My use of the tractor will be 6' brushog, moving brush and downed trees, some driveway repair/ maintenance, putting in food plots. Although the extra weight of the M is beneficial for front end loader work, I'm not sure that the extra weight will matter for what i will be using it for. 
I can haul the Kubota (without the loader) on my trailer, but would need to road or hire transport of the M
If I go with the K, I will need to buy a canopy for the K or transfer the one from the M to the K, and buy a suspension seat for the K.
Sorry for the long post but wanted to provide all of the details that i could.
Thanks in advance.


----------



## EdF (Sep 15, 2014)

Hello Crest, welcome to the forum.

Just my opinion, but a Kubota is a higher quality machine.


----------



## Tx Jim (Jul 28, 2020)

Welcome to this forum
I like the extra weight of the Mahindra tractor. My neighbor had the engine fail on Mahindra 6530 but engine was replaced under warranty.

Which type reverser does the M5700 have(sync or hyd)? I once owned a Kubota M4900 with identical 5 cyl engine similar to M5700 that I liked this engine when pulling sq baler. I disliked when M4900 sync-shuttle failed after handling may 100's of rd bales. I much prefer the hyd shuttle on my M7040 that has no dry traction clutch to wear out.


----------



## dvcochran (Nov 23, 2010)

I do think Mahindra makes a decent tractor, but my concern is always for service & support. Until Mahindra has a real dealer network this will always be an issue IMHO. 
I am pretty sure your weight data for the Kubota is for a 2-wheel drive with no loader. Check this out: TractorData.com Kubota M5700 tractor information


----------



## Crest68 (Dec 30, 2021)

Tx Jim said:


> Welcome to this forum
> I like the extra weight of the Mahindra tractor. My neighbor had the engine fail on Mahindra 6530 but engine was replaced under warranty.
> 
> Which type reverser does the M5700 have(sync or hyd)? I once owned a Kubota M4900 with identical 5 cyl engine similar to M5700 that I liked this engine when pulling sq baler. I disliked when M4900 sync-shuttle failed after handling may 100's of rd bales. I much prefer the hyd shuttle on my M7040 that has no dry traction clutch to wear out.


Sorry for the delay to respond- ive been out of pocket for the last week. The Mahindra has the mechanical shuttle, the Kubota has the fluid drive shuttle. Any idea why Kubota discontinued the 5 cylinder after only a few years?


----------



## Crest68 (Dec 30, 2021)

dvcochran said:


> I do think Mahindra makes a decent tractor, but my concern is always for service & support. Until Mahindra has a real dealer network this will always be an issue IMHO.
> I am pretty sure your weight data for the Kubota is for a 2-wheel drive with no loader. Check this out: TractorData.com Kubota M5700 tractor information


Thanks for the response, but i was comparing the weights of the 2 without loaders because i couldnt find the weights of the loaders. I have dealers for both tractors within 20 miles, but i will be able to trailer the K and will need to road or hire hauling for the M.


----------



## dvcochran (Nov 23, 2010)

Crest68 said:


> Thanks for the response, but i was comparing the weights of the 2 without loaders because i couldnt find the weights of the loaders. I have dealers for both tractors within 20 miles, but i will be able to trailer the K and will need to road or hire hauling for the M.

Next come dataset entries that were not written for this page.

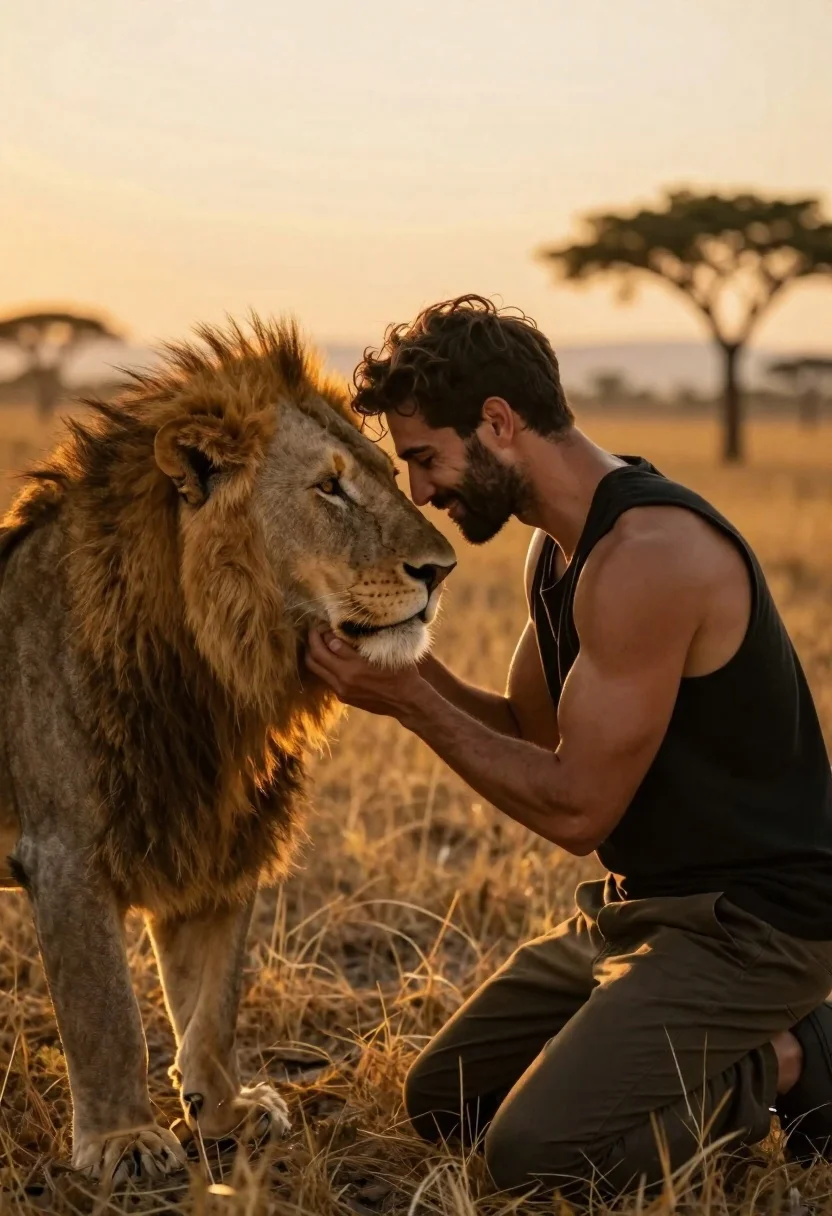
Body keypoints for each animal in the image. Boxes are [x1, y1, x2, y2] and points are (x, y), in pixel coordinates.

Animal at [0, 317, 455, 1185]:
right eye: (330, 489)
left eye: (392, 473)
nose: (440, 570)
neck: (214, 677)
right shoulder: (66, 851)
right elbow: (106, 1011)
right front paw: (123, 1140)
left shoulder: (210, 837)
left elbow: (212, 1001)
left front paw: (224, 1111)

A one-time inconvenience for a long-term purchase decision? I will take that every time. 
Remember, 'dealer' has very little to do with 'service'. 
Lowes is a perfect example. They sell thousands of mowers but do zero of the service or warranty issues. I know for the three Lowe's stores closest to me, the buyer has to take their own mower over 120 miles away to another state to get service and warranty repair. 
This would be my concern with Mahindra. Make certain you can get support, not just a sale.


----------



## Crest68 (Dec 30, 2021)

dvcochran said:


> A one-time inconvenience for a long-term purchase decision? I will take that every time.
> Remember, 'dealer' has very little to do with 'service'.
> Lowes is a perfect example. They sell thousands of mowers but do zero of the service or warranty issues. I know for the three Lowe's stores closest to me, the buyer has to take their own mower over 120 miles away to another state to get service and warranty repair.
> This would be my concern with Mahindra. Make certain you can get support, not just a sale.


Warranty service isn't a concern due to the age of the tractors that i am dealing with. Our dealers in this area, both M and K, have service shops and have been in business for over 30 years.


----------